Pomocnictwo (art. 18 § 3 k.k.) jako forma niesprawcza, uzupełnia katalog zjawiskowych form popełnienia przestępstwa zdefiniowanych w art. 18 § 1 k.k. (sprawstwo pojedyncze, współsprawstwo, sprawstwo kierownicze i polecające). Pomocnictwo opisane zostało w Kodeksie karnym w sposób złożony. Część jego znamion określona została w art. 18 § 3 k.k. (normy podstawowe), pozostałe zaś wynikają z odpowiedniego przepisu części szczególnej. W przypadku pomocnictwa wchodzą w grę obie postacie umyślności ("kto w zamiarze, aby inna osoba dokonała czynu zabronionego" - art. 18 § 3 k.k.), a więc tak zamiar bezpośredni, jak i ewentualny. Ustawodawca nie uczynił przy tym żadnych zastrzeżeń co do charakteru przestępstwa głównego, do popełnienia którego udzielana jest pomoc, nie wyłączył więc tym samym możliwości popełnienia w tej formie zjawiskowej, i to z zamiarem ewentualnym, również przestępstw charakteryzowanych jako celowościowa odmiana przestępstw kierunkowych.

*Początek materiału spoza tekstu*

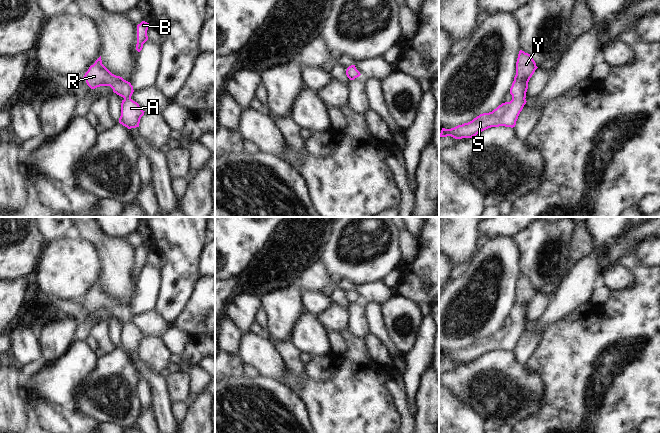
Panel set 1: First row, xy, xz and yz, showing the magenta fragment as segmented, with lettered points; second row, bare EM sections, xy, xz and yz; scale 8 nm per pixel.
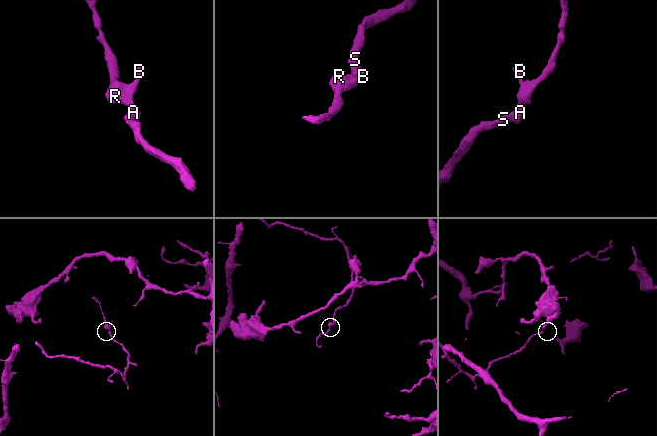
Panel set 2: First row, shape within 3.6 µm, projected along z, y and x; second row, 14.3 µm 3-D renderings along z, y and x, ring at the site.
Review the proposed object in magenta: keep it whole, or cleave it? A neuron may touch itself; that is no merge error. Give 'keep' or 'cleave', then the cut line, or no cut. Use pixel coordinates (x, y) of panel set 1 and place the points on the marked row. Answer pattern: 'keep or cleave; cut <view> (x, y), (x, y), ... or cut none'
keep; cut none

Ja wyjaśnił Sąd Najwyższy, taki zabieg legislacyjny nie był przy tym przypadkowy, stanowił bowiem konsekwencję obowiązującej w polskim porządku prawnym zasady niezależności kwalifikacji prawnej oraz indywidualizacji odpowiedzialności karnej współdziałających w popełnieniu czynu zabronionego (art. 20 k.k.). Zgodnie z określoną w tym ostatnim przepisie regułą każdy ze współdziałających w popełnieniu czynu zabronionego odpowiada w granicach swojej umyślności lub nieumyślności niezależnie od odpowiedzialności pozostałych współdziałających. Odpowiedzialność ustalana jest więc odrębnie w stosunku do każdego ze współdziałających, zaś brak możliwości pociągnięcia do odpowiedzialności jednego ze współdziałających nie wyklucza możliwości pociągnięcia do odpowiedzialności karnej pozostałych. Ponadto w odniesieniu do każdego ze współdziałających odpowiedzialność ta wyznaczana jest odrębnie w odniesieniu do okoliczności decydujących o stronie podmiotowej, co przesądza, że przypisane poszczególnym współdziałającym czyny zabronione mogą różnić się stroną podmiotową (zob. P. Kardas: op. cit., s. 390, 391 oraz powołane tam publikacje). Oznacza to więc, że nawet w wypadku wyłączenia odpowiedzialności karnej sprawcy głównego, pomocnik - z uwagi na nieakcesoryjny charakter swojej odpowiedzialności - w granicach swojego zamiaru może odpowiadać karnie.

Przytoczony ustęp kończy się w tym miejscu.